Being a successful graduate of Belarusian State Economic University (BSEU), Maria has acquired competencies in economic and social studies. Given Maria’s previous research working experience, and desire to explore what's really shaping the future, the main research focus is placed on FinTech and Blockchain Technology.
Thirteen Japanese bitcoin exchanges together with over 5,000 retail stores and restaurants are likely to halt bitcoin transactions on August 1.
Over 5,000 retail stores and restaurants across Japan together with thirteen bitcoin exchanges may suspend bitcoin use on August 1, 2017.
A growing number of retail stores and restaurants have started accepting the cryptocurrency as the result of Japanese government’s official recognition of bitcoin as a legal method of payment.
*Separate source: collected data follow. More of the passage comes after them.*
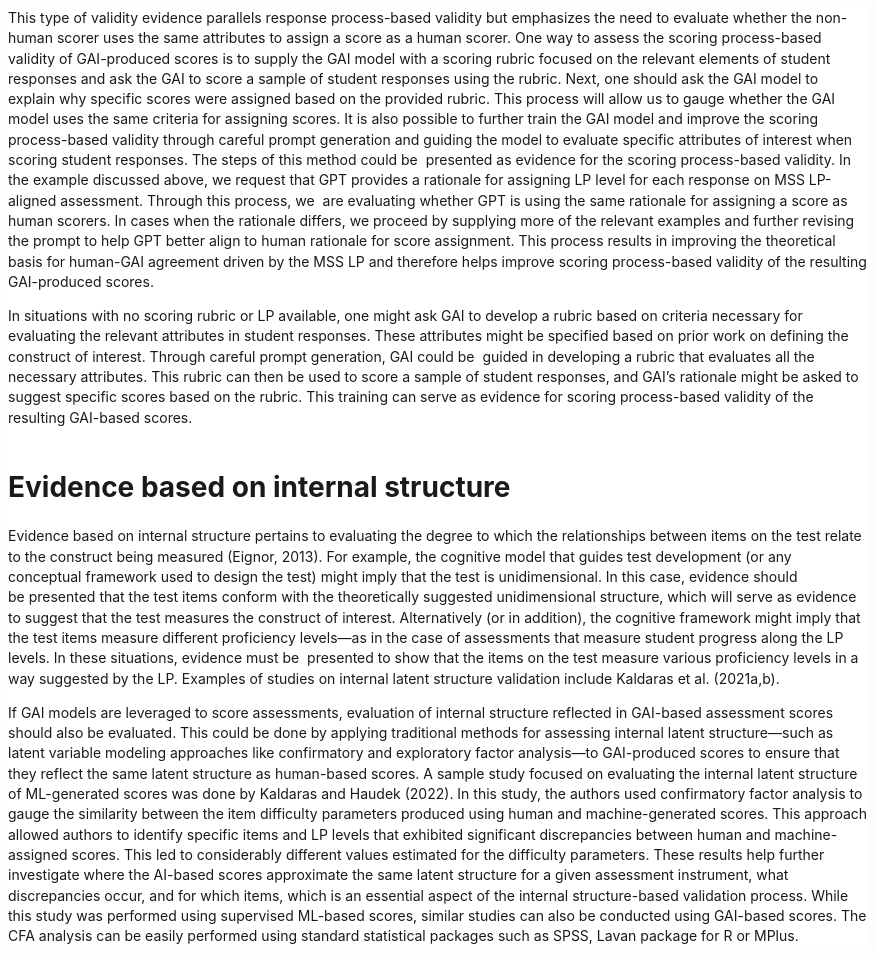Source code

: This type of validity evidence parallels response process-based validity but emphasizes the need to evaluate whether the non-human scorer uses the same attributes to assign a score as a human scorer. One way to assess the scoring process-based validity of GAI-produced scores is to supply the GAI model with a scoring rubric focused on the relevant elements of student responses and ask the GAI to score a sample of student responses using the rubric. Next, one should ask the GAI model to explain why specific scores were assigned based on the provided rubric. This process will allow us to gauge whether the GAI model uses the same criteria for assigning scores. It is also possible to further train the GAI model and improve the scoring process-based validity through careful prompt generation and guiding the model to evaluate specific attributes of interest when scoring student responses. The steps of this method could be  presented as evidence for the scoring process-based validity. In the example discussed above, we request that GPT provides a rationale for assigning LP level for each response on MSS LP-aligned assessment. Through this process, we  are evaluating whether GPT is using the same rationale for assigning a score as human scorers. In cases when the rationale differs, we proceed by supplying more of the relevant examples and further revising the prompt to help GPT better align to human rationale for score assignment. This process results in improving the theoretical basis for human-GAI agreement driven by the MSS LP and therefore helps improve scoring process-based validity of the resulting GAI-produced scores.

In situations with no scoring rubric or LP available, one might ask GAI to develop a rubric based on criteria necessary for evaluating the relevant attributes in student responses. These attributes might be specified based on prior work on defining the construct of interest. Through careful prompt generation, GAI could be  guided in developing a rubric that evaluates all the necessary attributes. This rubric can then be used to score a sample of student responses, and GAI’s rationale might be asked to suggest specific scores based on the rubric. This training can serve as evidence for scoring process-based validity of the resulting GAI-based scores.

# Evidence based on internal structure

Evidence based on internal structure pertains to evaluating the degree to which the relationships between items on the test relate to the construct being measured (Eignor, 2013). For example, the cognitive model that guides test development (or any conceptual framework used to design the test) might imply that the test is unidimensional. In this case, evidence should be presented that the test items conform with the theoretically suggested unidimensional structure, which will serve as evidence to suggest that the test measures the construct of interest. Alternatively (or in addition), the cognitive framework might imply that the test items measure different proficiency levels—as in the case of assessments that measure student progress along the LP levels. In these situations, evidence must be  presented to show that the items on the test measure various proficiency levels in a way suggested by the LP. Examples of studies on internal latent structure validation include Kaldaras et al. (2021a,b).

If GAI models are leveraged to score assessments, evaluation of internal structure reflected in GAI-based assessment scores should also be evaluated. This could be done by applying traditional methods for assessing internal latent structure—such as latent variable modeling approaches like confirmatory and exploratory factor analysis—to GAI-produced scores to ensure that they reflect the same latent structure as human-based scores. A sample study focused on evaluating the internal latent structure of ML-generated scores was done by Kaldaras and Haudek (2022). In this study, the authors used confirmatory factor analysis to gauge the similarity between the item difficulty parameters produced using human and machine-generated scores. This approach allowed authors to identify specific items and LP levels that exhibited significant discrepancies between human and machine-assigned scores. This led to considerably different values estimated for the difficulty parameters. These results help further investigate where the AI-based scores approximate the same latent structure for a given assessment instrument, what discrepancies occur, and for which items, which is an essential aspect of the internal structure-based validation process. While this study was performed using supervised ML-based scores, similar studies can also be conducted using GAI-based scores. The CFA analysis can be easily performed using standard statistical packages such as SPSS, Lavan package for R or MPlus.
Now, some of them are considering halting bitcoin transactions, as bitcoin faces a potential split.
The same situation can be observed in the exchanges sector: currently, 13 bitcoin exchanges, that are members of the Japan Cryptocurrency Business Association (JCBA), have agreed to the same plan. These include Coincheck, Gmo-Z, Bitbank, and Bitpoint among others. Meanwhile, Bitflyer, Japan’s largest bitcoin exchange by volume, has not decided on a plan for the possible disruption, but is expected to come out with one soon.
Coinbase, one of the largest exchanges and wallets, also plans to halt bitcoin transactions starting from August, 1.
This, together with the Bitcoin price’s fall, makes investors and token owners pretty much concerned.
Possible Trouble Spots
The main source of the problem is bitcoin’s scalability – its ability to handle a growing number of transactions. Now the size of each block is limited by the current protocol to 1MB (once every 10 minutes on average). This, as the result, limits the growth potential for bitcoin’s usage.
This, in its turn, brings about inability to fit all of the transactions in the upcoming block resulting in transaction fees dramatic rise. As the result, people have to pay more in transaction fees in order to avoid waiting in the “line” and get the transaction confirmed quicker.
In the simplest terms, bitcoin may have become too large to be regulated, to guarantee its advantages to all the users and to cope with the rising amount of transactions, which makes the need for new technical solutions more acute.
Bitcoin Improvement Proposal 91 (BIP 91) officially locked in after 90 percent of all hash power supported the soft fork. Activation of Segregated Witness (SegWit) may become the next step, which makes BIP 148 unnecessary and August 1 a non-event.
BIP 91, which is compatible with the New York Agreement as well as with BIP 148, found support of multiple Bitcoin companies and mining pools. Still, technically SegWit activation is up in the air, as there is a compulsory condition for SegWit activation – at least 95 percent of miners must signal their support for BIP 141 within next two weeks.
In case, the majority of miners support BIP 91, they will gain control over the longest valid chain consisting of bit 1 SegWit-signaling blocks only. In its turn, this will result in BIP 141 lock in approximately in the middle of August followed by SegWit activation (which is likely to tale place next week if miners stick to their stated choice.)
Contrary to all said, there is actually no reason for panic: suspense of bitcoin transactions is a temporary measure, which will have little impact on retailers. Exchanges, in their turn, plan to resume the acceptance of bitcoins by August 4, 2017.